WORK TASK:
Retype the part of the passage on chemist Herbert Newby McCoy between "American chemist (1870–1945)" and "Light & Chemical Company.", inclusive, word for word.

DOCUMENT EXTRACT:
····················

American chemist (1870–1945)

Herbert Newby McCoy (June 29, 1870, Richmond, Indiana – May 7, 1945, Los Angeles, California) was an American chemist who taught at the University of Chicago and the University of Utah and was the vice-president of Lindsay Light & Chemical Company.
He contributed numerous papers on physical chemistry, radioactivity and rare earths.

McCoy and his wife-to-be, chemist Ethel Mary Terry, wrote the three-volume set Introduction to General Chemistry (1919), Laboratory outline of General Chemistry (1920) and Teachers Manual and Notes (1920).

== Background ==
McCoy was born in Richmond, Indiana, on June 29, 1870. His father died when he was young, leaving him to earn his own education.
He earned his BS (1892) and MS (1893) from Purdue University where he worked with Winthrop E. Stone.
He worked as a chemist for Swift and Company in Chicago and as a teacher at Fargo College in North Dakota before returning to university.
He earned his Ph.D. from the University of Chicago (1898), working with Julius Stieglitz. His Ph.D. dissertation was “On the Hydrochlorides of Carbo-phenylimido Derivatives” (1898).

==Career==
McCoy was an assistant professor at the University of Utah (1899–1901), and taught at University of Chicago (1901–1917).

····················

SUPPLIED DATA:
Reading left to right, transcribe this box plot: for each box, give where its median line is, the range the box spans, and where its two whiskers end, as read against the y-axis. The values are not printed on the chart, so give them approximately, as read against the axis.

····················

ANSWER AREA:
American chemist (1870–1945)

Herbert Newby McCoy (June 29, 1870, Richmond, Indiana – May 7, 1945, Los Angeles, California) was an American chemist who taught at the University of Chicago and the University of Utah and was the vice-president of Lindsay Light & Chemical Company.